It is possible to remove the crankshaft with the engine in place, but the transmission must be dismounted to free the thing up, and it's easier to remove the front cover as well (if you're feeling lucky, you can do it with the front cover in place. Either way, remove the vibration damper on the nose.)
If you get the seal in reversed, you might as well not install the thing in the first place. The intensity of leaking past a grooved journal depends on the depth of the groove.
Other things that can present as a rear main leak:
- Valve Cover Gasket. Leaks at the rear will drip down the back of the engine block
- Oil filter adapter. This usually travels along the back of the block and drips down.
- Manual transmission input seal. At first glance, gear oil can look like engine oil (auto transmission fluid can be differentiated rather quickly.) This is especially true if you're running engine oil in your manual gearbox!
A quick way to sort out whether it is or is not the rear main is to check the engine side of the flywheel/flexplate - if there are radial streaks of oil all around the thing, it's very probable that it's your rear main. If you don't see lots of radial streaks, start looking elsewhere.
If you're not sure - clean your engine and check again after running it for 10-15 minutes. And, if you suspect a rear main again, ask for either an "offset lip" or a "double lip" seal - I think the double lip is available, but I'm not sure about the offset lip.
Installation Tips:
- The open part of the "V" in the seal goes toward the inside of the engine (probably obvious, but it bears repeating. We often get tripped on the obvious stuff because we're too close to the problem.)

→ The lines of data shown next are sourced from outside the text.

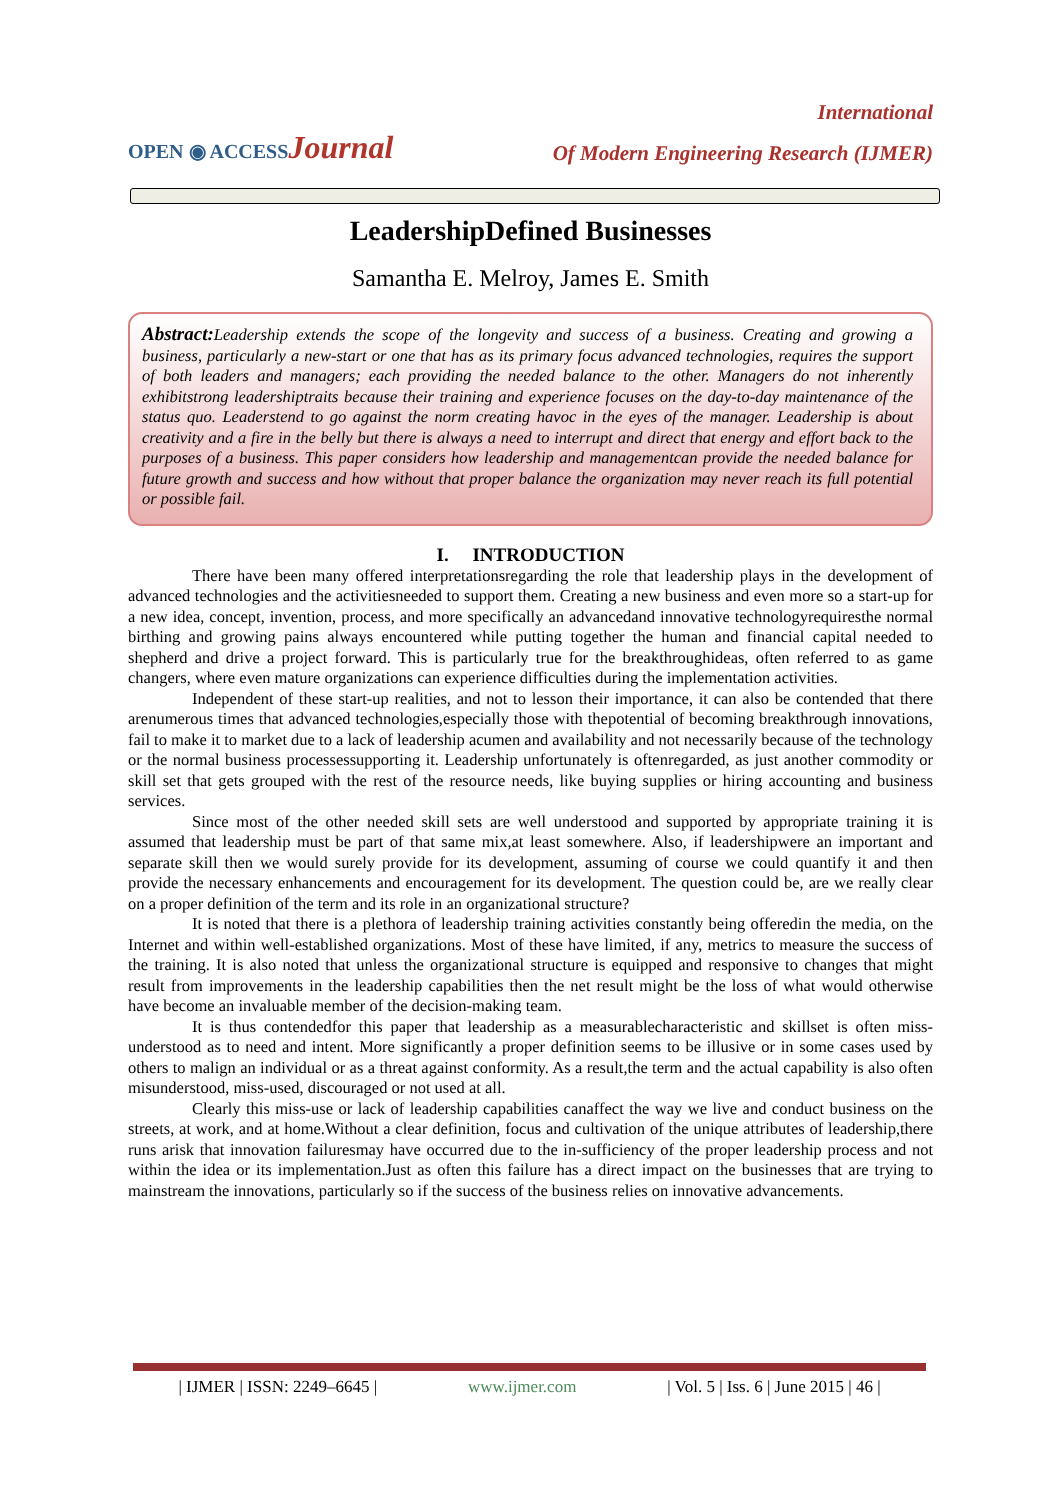International
OPEN ◉ ACCESSJournal
Of Modern Engineering Research (IJMER)
LeadershipDefined Businesses
Samantha E. Melroy, James E. Smith
Abstract: Leadership extends the scope of the longevity and success of a business. Creating and growing a business, particularly a new-start or one that has as its primary focus advanced technologies, requires the support of both leaders and managers; each providing the needed balance to the other. Managers do not inherently exhibitstrong leadershiptraits because their training and experience focuses on the day-to-day maintenance of the status quo. Leaderstend to go against the norm creating havoc in the eyes of the manager. Leadership is about creativity and a fire in the belly but there is always a need to interrupt and direct that energy and effort back to the purposes of a business. This paper considers how leadership and managementcan provide the needed balance for future growth and success and how without that proper balance the organization may never reach its full potential or possible fail.
I. INTRODUCTION
There have been many offered interpretationsregarding the role that leadership plays in the development of advanced technologies and the activitiesneeded to support them. Creating a new business and even more so a start-up for a new idea, concept, invention, process, and more specifically an advancedand innovative technologyrequiresthe normal birthing and growing pains always encountered while putting together the human and financial capital needed to shepherd and drive a project forward. This is particularly true for the breakthroughideas, often referred to as game changers, where even mature organizations can experience difficulties during the implementation activities.
Independent of these start-up realities, and not to lesson their importance, it can also be contended that there arenumerous times that advanced technologies,especially those with thepotential of becoming breakthrough innovations, fail to make it to market due to a lack of leadership acumen and availability and not necessarily because of the technology or the normal business processessupporting it. Leadership unfortunately is oftenregarded, as just another commodity or skill set that gets grouped with the rest of the resource needs, like buying supplies or hiring accounting and business services.
Since most of the other needed skill sets are well understood and supported by appropriate training it is assumed that leadership must be part of that same mix,at least somewhere. Also, if leadershipwere an important and separate skill then we would surely provide for its development, assuming of course we could quantify it and then provide the necessary enhancements and encouragement for its development. The question could be, are we really clear on a proper definition of the term and its role in an organizational structure?
It is noted that there is a plethora of leadership training activities constantly being offeredin the media, on the Internet and within well-established organizations. Most of these have limited, if any, metrics to measure the success of the training. It is also noted that unless the organizational structure is equipped and responsive to changes that might result from improvements in the leadership capabilities then the net result might be the loss of what would otherwise have become an invaluable member of the decision-making team.
It is thus contendedfor this paper that leadership as a measurablecharacteristic and skillset is often miss-understood as to need and intent. More significantly a proper definition seems to be illusive or in some cases used by others to malign an individual or as a threat against conformity. As a result,the term and the actual capability is also often misunderstood, miss-used, discouraged or not used at all.
Clearly this miss-use or lack of leadership capabilities canaffect the way we live and conduct business on the streets, at work, and at home.Without a clear definition, focus and cultivation of the unique attributes of leadership,there runs arisk that innovation failuresmay have occurred due to the in-sufficiency of the proper leadership process and not within the idea or its implementation.Just as often this failure has a direct impact on the businesses that are trying to mainstream the innovations, particularly so if the success of the business relies on innovative advancements.
| IJMER | ISSN: 2249–6645 | www.ijmer.com | Vol. 5 | Iss. 6 | June 2015 | 46 |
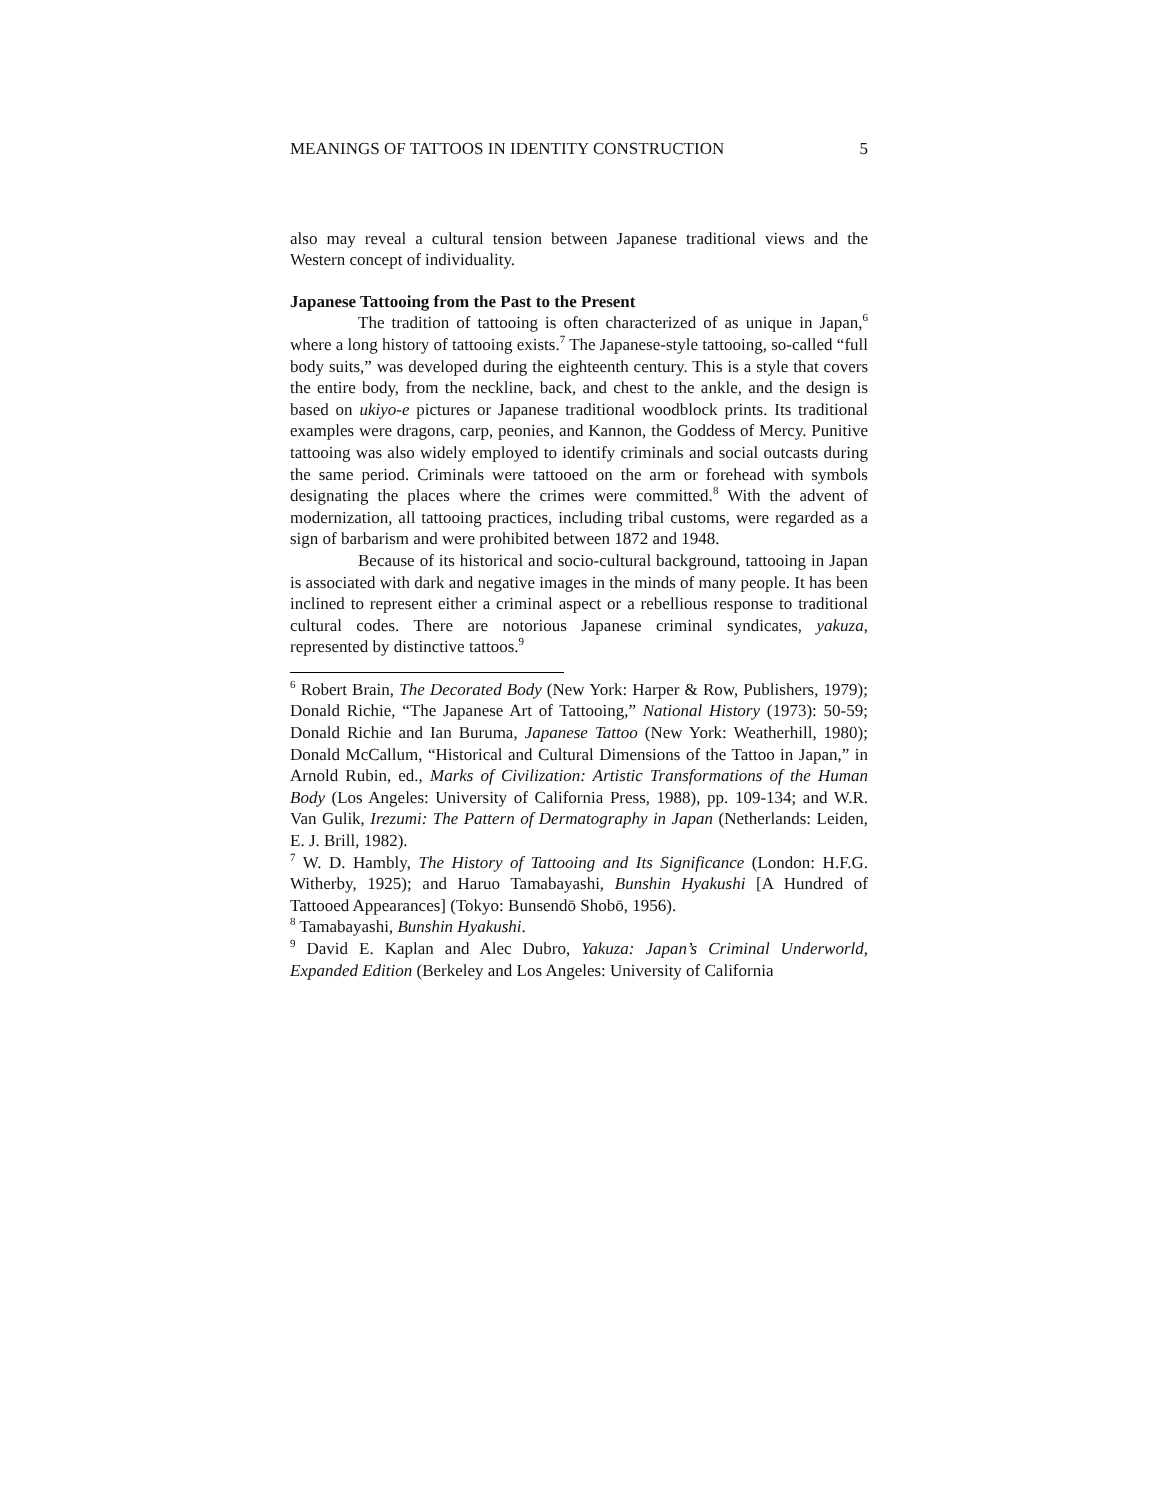MEANINGS OF TATTOOS IN IDENTITY CONSTRUCTION 5
also may reveal a cultural tension between Japanese traditional views and the Western concept of individuality.
Japanese Tattooing from the Past to the Present
The tradition of tattooing is often characterized of as unique in Japan,<sup>6</sup> where a long history of tattooing exists.<sup>7</sup> The Japanese-style tattooing, so-called “full body suits,” was developed during the eighteenth century. This is a style that covers the entire body, from the neckline, back, and chest to the ankle, and the design is based on ukiyo-e pictures or Japanese traditional woodblock prints. Its traditional examples were dragons, carp, peonies, and Kannon, the Goddess of Mercy. Punitive tattooing was also widely employed to identify criminals and social outcasts during the same period. Criminals were tattooed on the arm or forehead with symbols designating the places where the crimes were committed.<sup>8</sup> With the advent of modernization, all tattooing practices, including tribal customs, were regarded as a sign of barbarism and were prohibited between 1872 and 1948.
Because of its historical and socio-cultural background, tattooing in Japan is associated with dark and negative images in the minds of many people. It has been inclined to represent either a criminal aspect or a rebellious response to traditional cultural codes. There are notorious Japanese criminal syndicates, yakuza, represented by distinctive tattoos.<sup>9</sup>
<sup>6</sup> Robert Brain, The Decorated Body (New York: Harper & Row, Publishers, 1979); Donald Richie, “The Japanese Art of Tattooing,” National History (1973): 50-59; Donald Richie and Ian Buruma, Japanese Tattoo (New York: Weatherhill, 1980); Donald McCallum, “Historical and Cultural Dimensions of the Tattoo in Japan,” in Arnold Rubin, ed., Marks of Civilization: Artistic Transformations of the Human Body (Los Angeles: University of California Press, 1988), pp. 109-134; and W.R. Van Gulik, Irezumi: The Pattern of Dermatography in Japan (Netherlands: Leiden, E. J. Brill, 1982).
<sup>7</sup> W. D. Hambly, The History of Tattooing and Its Significance (London: H.F.G. Witherby, 1925); and Haruo Tamabayashi, Bunshin Hyakushi [A Hundred of Tattooed Appearances] (Tokyo: Bunsendō Shobō, 1956).
<sup>8</sup> Tamabayashi, Bunshin Hyakushi.
<sup>9</sup> David E. Kaplan and Alec Dubro, Yakuza: Japan’s Criminal Underworld, Expanded Edition (Berkeley and Los Angeles: University of California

- Be sure to soak the new seal in clean engine oil. At least ten minutes is good - a half-hour is better. I'll usually put the thing in a cup of oil before I start teardown - longer is better. This makes the seal lip more pliable and helps it seal more quickly.
- Engine Assembly lube. You'll need it for the rear main bearing anyhow - put a blob at the spot where you're going to insert the upper seal half, and it will slide in more easily. This will also help keep the seal from getting nicked on the way in.
- REMOVAL - if possible, use a small brass rod. You can be careful with a steel punch - but if you slip, you're likely also boned. a 3/16" brass rod will still be strong enough, but it won't gouge or scuff the crank surface. With that in mind, a soft hammer is also a good idea - same reason. I use a brass hammer, but lead, rawhide, or wood will also work (as will plastic like Nylon or urethane - but I suggest you avoid using a rubber hammer.)